Qui est Maria Enders ? Une comédienne de renom, probablement de nationalité française – elle règle son divorce et le partage de ses biens immobiliers à Paris en parlant en français avec son ‘futur ex’ et son avocat – devenue une star internationale, justifiant qu’elle ait abandonné sa langue originelle pour l’anglais du business (des gens dans le coup ?) et s’adjoigne la collaboration d’une assistante…américaine. Maria Enders est surbookée, des projets, des sollicitations, des invitations à la pelle que Valentine, la fidèle assistante, secrétaire, répétitrice, doit organiser, pendue à ses téléphones, rivée à sa tablette, connectée non stop. C’est à bord d’un train traversant la Suisse que nous faisons la connaissance des deux femmes : Maria est invitée à un festival où elle doit recevoir un prix au nom d’un auteur de théâtre retiré du monde avec lequel la star connut son premier succès à dix-huit ans – lequel auteur a le mauvais goût de mourir.

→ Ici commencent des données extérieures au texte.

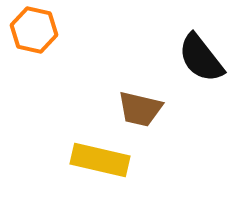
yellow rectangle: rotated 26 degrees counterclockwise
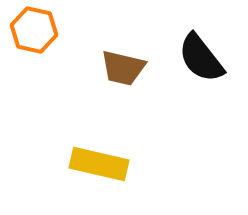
brown trapezoid: moved 17 px left, 41 px up
yellow rectangle: moved 1 px left, 4 px down
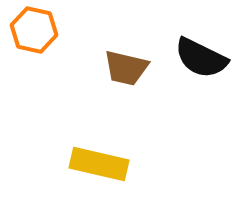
black semicircle: rotated 26 degrees counterclockwise
brown trapezoid: moved 3 px right
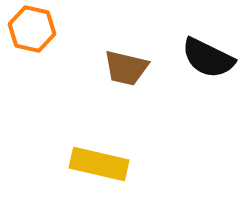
orange hexagon: moved 2 px left, 1 px up
black semicircle: moved 7 px right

Dernier film du bientôt sexagénaire Olivier Assayas, ancien critique, cinéphile accompli et metteur en scène efficace, Sils Maria se divise en deux parties suivies d’un épilogue. Démarrée par la scène endiablée du train et poursuivie par les séquences autour du festival, le premier chapitre se conclut par l’acceptation de Maria à reprendre la pièce de l’auteur récompensé et décédé, en incarnant non plus la jeune fille ambitieuse, mais la femme plus mûre et énamourée de celle qui la conduira au suicide. Le second volet prend place à Sils Maria dans le chalet de l’auteur où ont lieu les lectures (et les explications de textes qui vont avec), les répétitions et la rencontre avec la jeune actrice américaine, pressentie pour endosser le rôle de la jeune fille.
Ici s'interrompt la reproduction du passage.